Given the significance of checkpoint inhibitors in clinical practice, two approaches were employed to validate the predictive capability of PD-1/4-1BB co-expression in immunotherapeutic benefits. Utilizing the IPS, recognized as a reliable predictor of response to ICIs (26), we evaluated the effectiveness of immunotherapy. Next, we conducted a comparison of the IPS values among the cohorts with high and low expression. Elevated IPS scores are indicative of a more favorable response to ICI therapy. Our research findings reveal that in treatments involving CTLA4+/PD1−, CTLA4−/PD1+, and CTLA4+/PD1+, the high-expression cohort consistently exhibited notably higher IPS values compared to the low-expression cohort. This suggests that patients with high-expression demonstrate superior responses to anti-CTLA4, anti-PD-1, and combined anti-CTLA4 and anti-PD-1 therapies compared to those with low-expression. (Figures 7A-D). Compared to the low-expression group in the IMvigor210 cohort, a significantly greater percentage of patients in the high expression group achieved complete response/partial response (CR/PR) (P <0.01) (Figure 7E). Additionally, PD-1/4-1BB co-expression levels were considerably elevated in the CR/PR subgroup compared to the stable disease (SD)/progressive disease (PD) subgroup (P <0.01) (Figure 7F). Consistent with these findings, within the BMS038 cohort, a notably greater percentage of CR/PR patients was noted in the high expression group than in the low expression group (P< 0.05) (Figure 7G), with concomitantly higher co-expression levels of PD-1/4-1BB in the CR/PR subgroup compared to the SD/PD subgroup (P<0.01) (Figure 7H). Collectively, these findings reinforce the rationale for considering PD-1/4-1BB as a predictive marker of immunotherapy response.
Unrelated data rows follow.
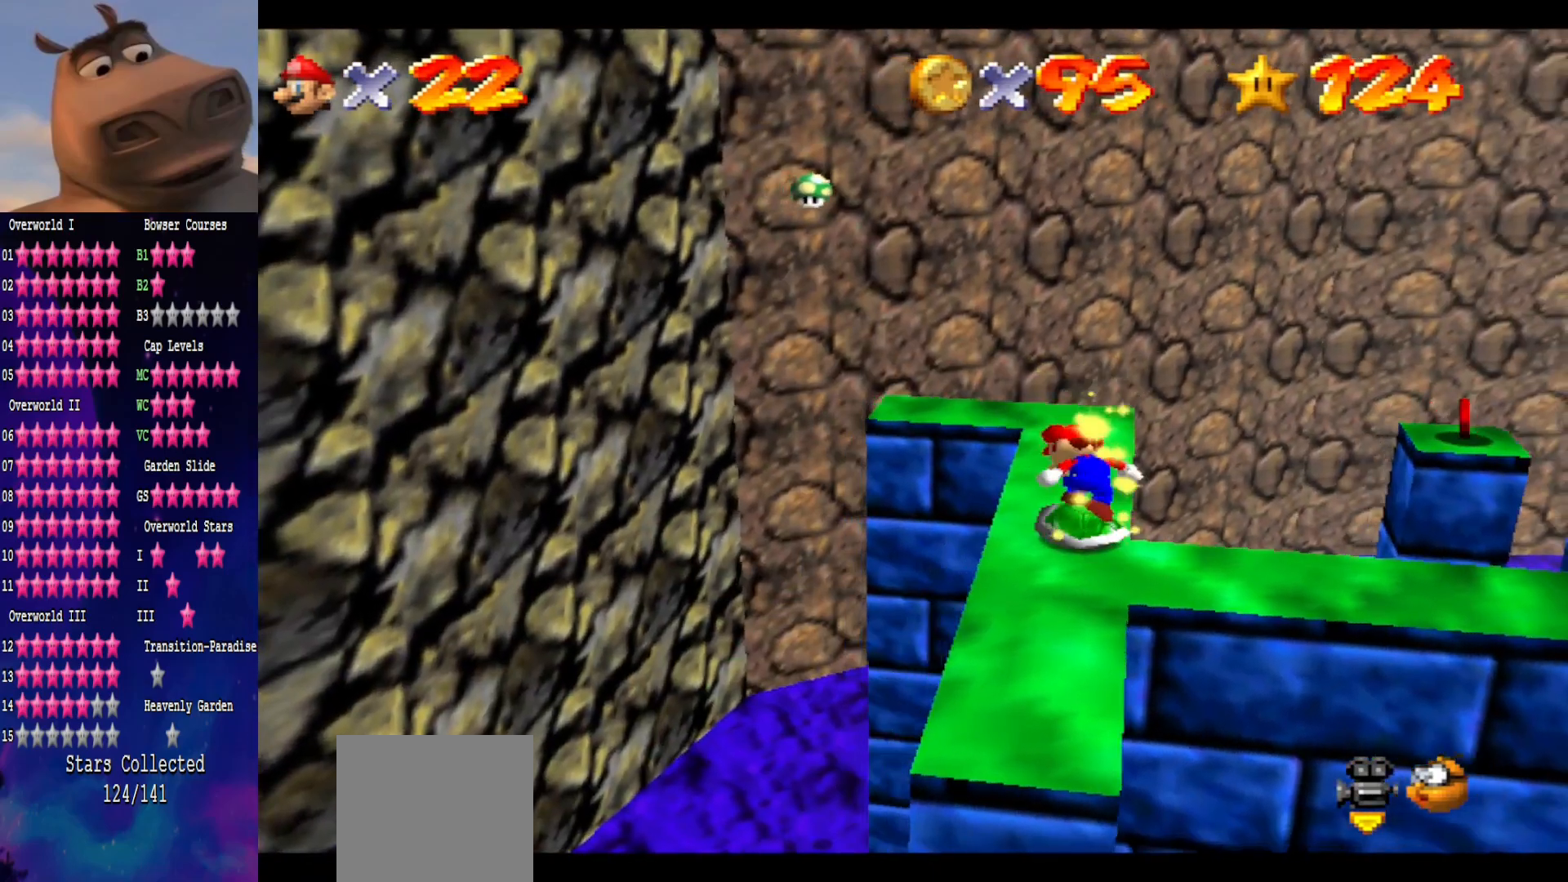
{"buttons": [], "left_stick": "down", "right_stick": "center", "events": [[233, "A", "down"], [350, "left_stick", "center"], [367, "A", "up"], [500, "left_stick", "down"]]}
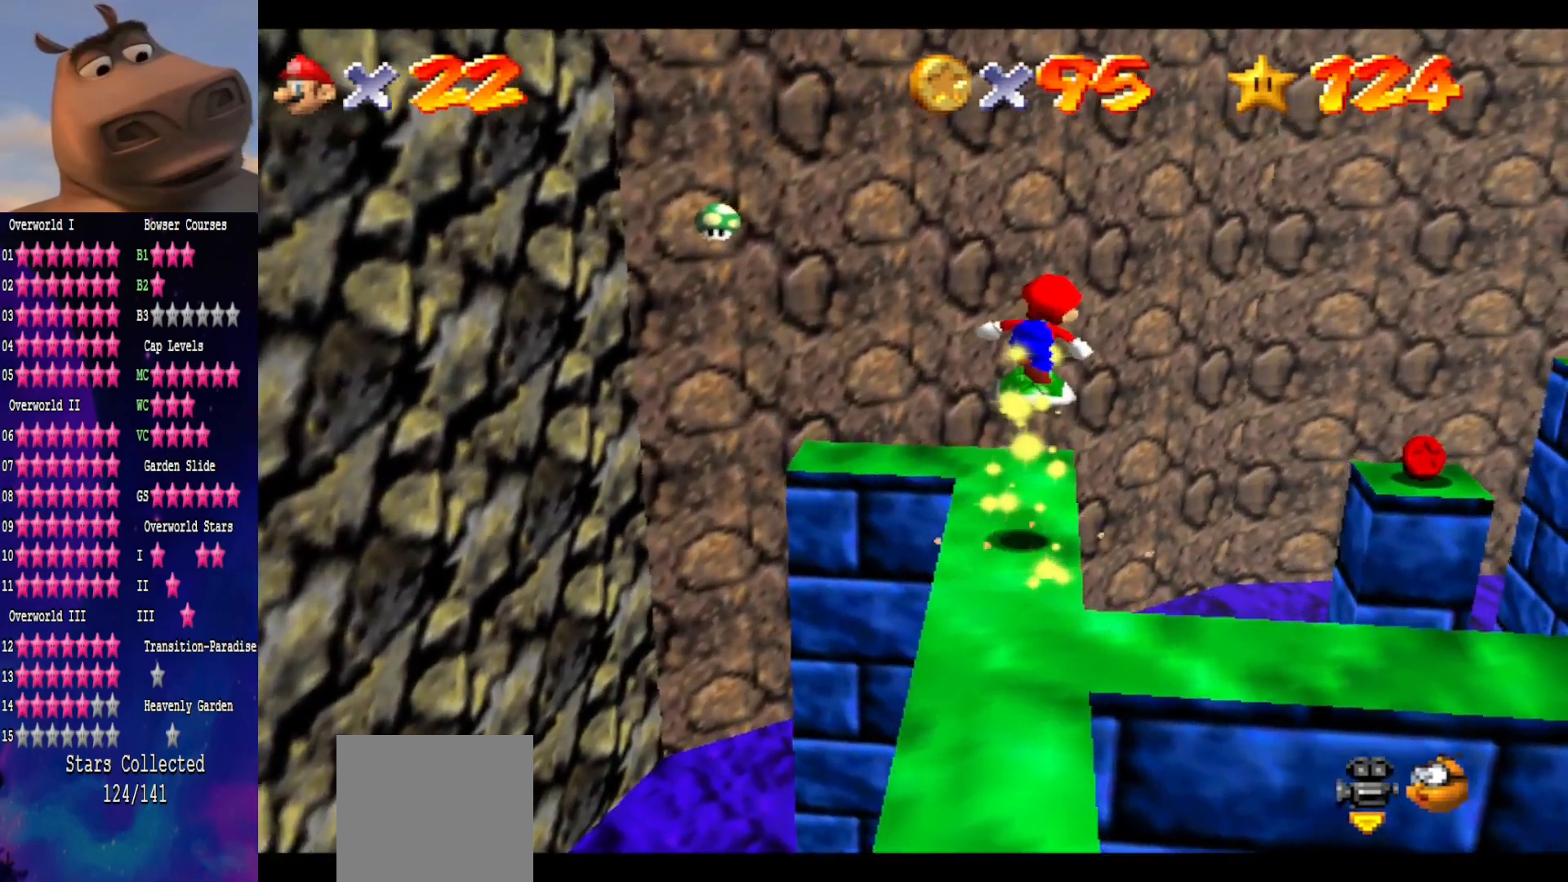
{"buttons": ["A"], "left_stick": "center", "right_stick": "center", "events": [[33, "right_stick", "left"], [117, "left_stick", "center"], [167, "right_stick", "center"], [383, "A", "down"]]}
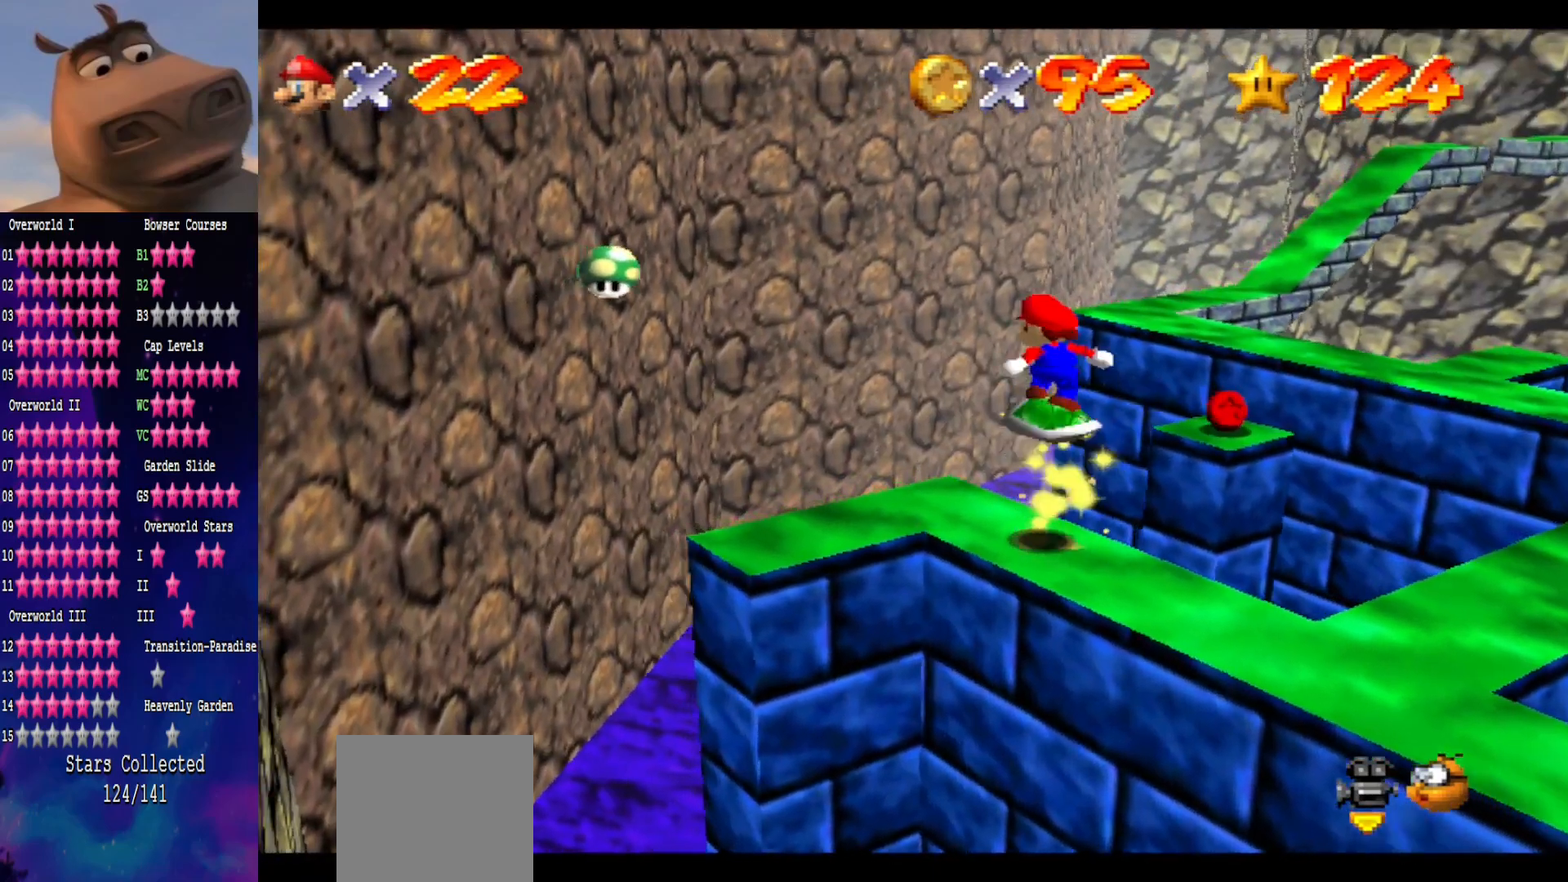
{"buttons": [], "left_stick": "center", "right_stick": "center", "events": [[33, "A", "up"], [150, "left_stick", "down-left"], [200, "right_stick", "left"], [333, "left_stick", "center"], [367, "right_stick", "center"]]}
They indicate that individuals exhibiting high expression levels may stand to gain enhanced therapeutic outcomes from such interventions.

Figure 7

Figure 7 Immunotherapeutic response analysis. (A–D) The differences of IPS between high and low expression groups stratified by both CTLA4 and PD-1. (E) Proportion of patients with different treatment outcomes in high and low expression groups. The proportion of CR/PR patients in high expression group was significantly higher than that in low expression group in IMvigor210 cohort (p < 0.01). (F) The difference of the co-expression levels of PD-1/4-1BB between treatment outcome groups (p<0.01). The statistical difference above was compared by the Wilcoxon test. (G) The proportion of CR/PR patients in high expression group was significantly higher than that in low expression group in BMS038 cohort (p < 0.05). (H) In BMS038 cohort, The difference of the co-expression levels of PD-1/4-1BB between treatment outcome groups (p<0.01). IPS, Immunophenoscores; R=CR/PR, complete response/partial response; NR=SD/PD, stable disease/progressive disease. **p < 0.01.

4 Discussion

T lymphocytes play an indispensable role in orchestrating the body’s immune response against tumors, and the distinct expression patterns and interactions between inhibitory and co-stimulatory molecules determine T cell functionality. Understanding the co-expression patterns between inhibitory receptors and co-stimulatory receptors is essential for immunological surveillance of anti-tumor immune responses (32).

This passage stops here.